Lusia Harris, the only woman ever to be officially drafted by an NBA team, has died

“We are deeply saddened to share the news that our angel, matriarch, sister, mother, grandmother, Olympic medalist, The Queen of Basketball, Lusia Harris has died unexpectedly in Mississippi today,” the statement said.

Harris led Delta State to three consecutive 1975-1977 National Intercollegiate Athletics for Women (AIAW) National Championships.

While in Delta State, women’s basketball was introduced to the Olympics in 1976. Harris was selected to the team and had the honor of being the first woman to score a basket in the competition’s first match. The United States won the silver medal that year.

After her collegiate career, the NBA’s New Orleans Jazz, which began playing in 1974 and would later move to Utah, selected her in the seventh round of the 1977 NBA Draft.

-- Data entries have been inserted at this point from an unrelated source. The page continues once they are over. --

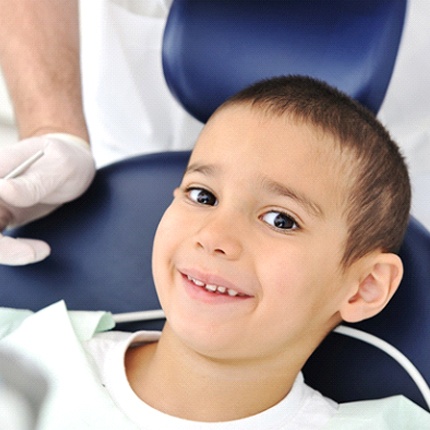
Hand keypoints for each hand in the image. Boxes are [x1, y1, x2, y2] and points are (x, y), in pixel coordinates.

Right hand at [0, 133, 95, 264]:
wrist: (72, 163)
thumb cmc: (65, 158)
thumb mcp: (57, 167)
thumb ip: (32, 182)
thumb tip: (3, 189)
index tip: (11, 240)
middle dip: (1, 248)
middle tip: (33, 252)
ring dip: (7, 252)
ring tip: (41, 250)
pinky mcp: (2, 216)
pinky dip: (12, 251)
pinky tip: (36, 250)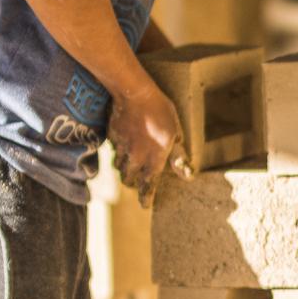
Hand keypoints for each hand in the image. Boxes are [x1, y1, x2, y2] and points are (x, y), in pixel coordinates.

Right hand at [108, 84, 189, 204]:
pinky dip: (118, 152)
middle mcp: (136, 158)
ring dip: (125, 169)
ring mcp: (121, 149)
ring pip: (120, 168)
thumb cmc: (160, 111)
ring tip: (132, 163)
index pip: (148, 186)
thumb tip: (186, 176)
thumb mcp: (175, 133)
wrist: (134, 93)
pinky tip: (124, 144)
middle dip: (134, 183)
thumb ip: (178, 157)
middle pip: (129, 180)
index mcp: (154, 159)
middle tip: (139, 179)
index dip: (146, 198)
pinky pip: (113, 151)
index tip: (145, 205)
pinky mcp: (112, 139)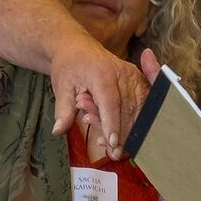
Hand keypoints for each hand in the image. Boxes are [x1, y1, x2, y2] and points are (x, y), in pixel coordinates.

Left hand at [50, 36, 151, 158]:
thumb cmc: (69, 65)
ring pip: (138, 108)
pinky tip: (119, 133)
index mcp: (102, 72)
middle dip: (122, 133)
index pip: (110, 102)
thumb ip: (63, 110)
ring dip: (128, 129)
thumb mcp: (61, 86)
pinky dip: (134, 120)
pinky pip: (142, 104)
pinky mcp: (138, 80)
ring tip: (113, 146)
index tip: (113, 144)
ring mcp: (132, 75)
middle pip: (128, 108)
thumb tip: (58, 130)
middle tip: (113, 153)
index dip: (112, 124)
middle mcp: (122, 72)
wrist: (77, 47)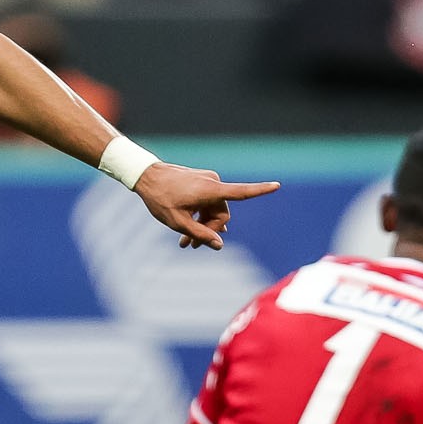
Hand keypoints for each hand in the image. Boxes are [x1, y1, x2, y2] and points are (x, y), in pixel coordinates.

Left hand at [134, 164, 279, 249]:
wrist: (145, 177)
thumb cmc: (161, 198)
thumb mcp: (178, 222)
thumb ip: (200, 234)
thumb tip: (219, 245)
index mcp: (211, 190)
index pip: (242, 192)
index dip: (260, 190)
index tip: (277, 185)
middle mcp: (213, 183)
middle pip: (221, 214)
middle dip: (209, 231)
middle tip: (190, 246)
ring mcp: (207, 181)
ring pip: (213, 211)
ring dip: (202, 227)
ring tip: (185, 244)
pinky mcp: (201, 182)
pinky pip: (206, 203)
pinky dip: (198, 216)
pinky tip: (186, 231)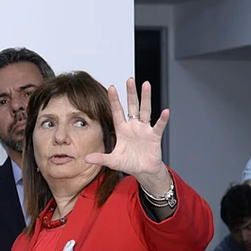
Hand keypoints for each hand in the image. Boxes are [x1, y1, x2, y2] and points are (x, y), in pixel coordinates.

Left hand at [83, 78, 170, 193]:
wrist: (143, 171)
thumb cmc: (129, 163)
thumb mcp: (112, 161)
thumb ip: (100, 158)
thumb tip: (86, 159)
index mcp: (122, 130)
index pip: (117, 111)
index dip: (114, 100)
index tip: (111, 87)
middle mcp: (134, 126)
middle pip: (132, 106)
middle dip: (130, 93)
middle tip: (129, 80)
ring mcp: (144, 129)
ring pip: (145, 110)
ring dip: (146, 98)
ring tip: (146, 85)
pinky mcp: (154, 136)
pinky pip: (158, 126)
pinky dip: (162, 120)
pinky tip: (165, 112)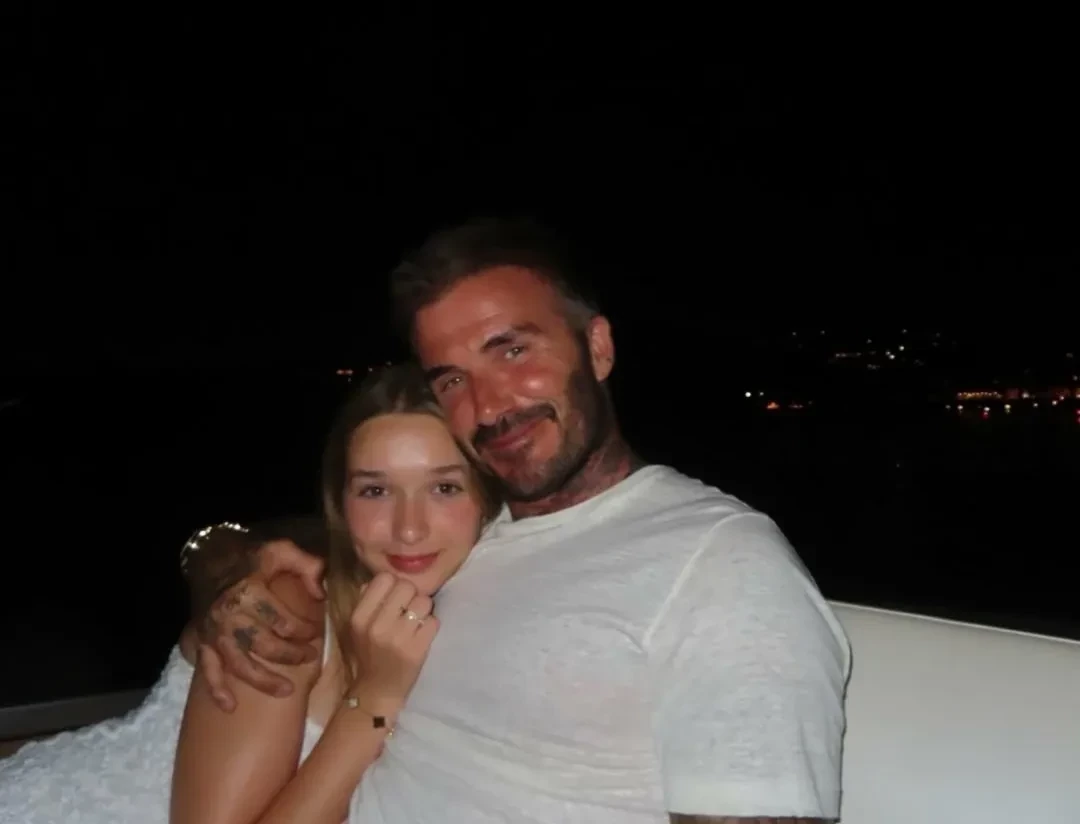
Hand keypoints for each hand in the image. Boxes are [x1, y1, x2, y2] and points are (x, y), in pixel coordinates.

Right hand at [196, 539, 325, 710]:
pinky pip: (208, 671)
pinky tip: (230, 706)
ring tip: (287, 691)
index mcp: (250, 594)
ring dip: (264, 681)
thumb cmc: (250, 559)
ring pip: (241, 665)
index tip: (316, 633)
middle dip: (292, 655)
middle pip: (266, 646)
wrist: (209, 562)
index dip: (304, 631)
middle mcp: (230, 617)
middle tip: (310, 657)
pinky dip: (217, 690)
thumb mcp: (280, 550)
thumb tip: (321, 592)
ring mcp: (215, 633)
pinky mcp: (202, 642)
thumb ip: (306, 565)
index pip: (284, 621)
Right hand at [345, 573, 438, 712]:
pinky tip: (422, 634)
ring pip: (424, 601)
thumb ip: (367, 600)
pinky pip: (434, 621)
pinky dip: (431, 626)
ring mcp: (398, 638)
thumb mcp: (358, 627)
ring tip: (417, 621)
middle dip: (412, 595)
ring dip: (424, 610)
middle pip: (407, 586)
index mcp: (359, 617)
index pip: (384, 578)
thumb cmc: (369, 654)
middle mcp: (377, 625)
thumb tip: (386, 578)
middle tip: (409, 609)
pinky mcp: (417, 650)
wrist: (377, 691)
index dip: (394, 584)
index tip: (395, 597)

Another woman, Denise Long, was selected in the 1969 draft by the San Francisco Warriors, but the selection was relegated by the league, making Harris the only woman to have been officially drafted so far.

Still, Harris rejected the offer from Jazz, which was keen to start a family.

“I just thought it was a commercial stunt and I felt like I did not think I was good enough,” she said in “The Queen of Basketball,” a short film about her life and career. “So I decided not to go. Yes, I said no to the NBA.”

“NBA, I do not regret that I did not go. Not a little bit,” she said.

The native of Minter City, Mississippi, was inducted into the Naismith Memorial Basketball Hall of Fame in 1992 and was part of the inaugural class of the Women’s Basketball Hall of Fame in 1999.

Harris is still Delta State’s career record holder in points (2,891) and rebounds (1,662), the university said.

“The past few months have brought Mrs. Harris great joy, including the news of the forthcoming wedding of her youngest son and the great recognition received by a recent documentary that brought worldwide attention to her story,” her family said in the statement.

“She will be remembered for her charity, for her achievements both on and off the field, and the light she brought to her community, the state of Mississippi, her country as the first woman ever to score a basket in the Olympics, and to women who play basketball around the world. “

CNN’s Jill Martin contributed to this report.